Iranian Foreign Minister Mohammad Javad Zarif has taken to Twitter to accuse Israeli Prime Minister and Donald Trump “BFF” Benjamin Netanyahu of being responsible for the StingRay snooping scandal.

“The #B_Team Strikes again,” Zarif wrote, referring to hawkish members of the Trump administration and Washington’s anti-Iranian allies in the Middle East, including Netanyahu in Israel.

“With a BFF in the #B_Team – who empties US coffers and takes US foreign policy hostage – SPYING on the US PRESIDENT, America doesn’t need enemies,” Zarif added, posting a link to the Politico article which broke the story on alleged Israeli spying in the US capital.

Zarif, who is known for his regular barbs against Netanyahu online, recently slammed the prime minister over his presentation about a new alleged Iranian secret ‘nuclear weapons site’, and claimed that Bibi’s motto since 1986 has been to fight Israel’s wars "to the last American soldier".

On Thursday, President Trump dismissed reports that Tel Aviv was behind the StingRay bugging scandal, calling his relationship with Israel “great” and saying he didn’t think Tel Aviv was spying on the US.
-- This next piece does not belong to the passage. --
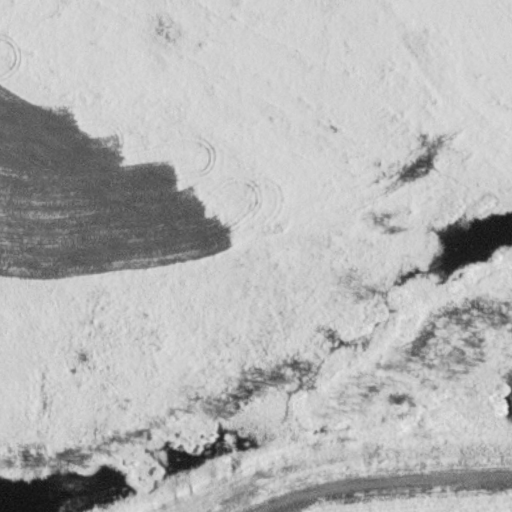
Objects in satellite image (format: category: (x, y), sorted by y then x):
road: (386, 484)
Earlier in the week, Politico published a report, citing former US officials, alleging that Israel has been spying on the White House and other DC politicians’ cell phones using the StingRay, a device imitating a cell tower, tricking phones within its radius of running data through its antennas, with operators then able to record and presumably listen in. Several such devices were discovered and removed across the Washington area in recent years, with no official statements issued on who is responsible for deploying them.  Israel blasted the Politico report, calling it a "blatant lie". Netanyahu dismissed the claims, saying “Israel doesn’t conduct espionage operations in the United States, period”.

Zarif’s latest tweet started a debate online, with some users showing their support for the Iranian foreign minister, while others asked him to stop the tweeting and to focus on his more urgent responsibilities. A few users also directed Zarif’s tweet to President Trump’s @realDonaldTrump handle, presumably hoping that the president would notice and respond.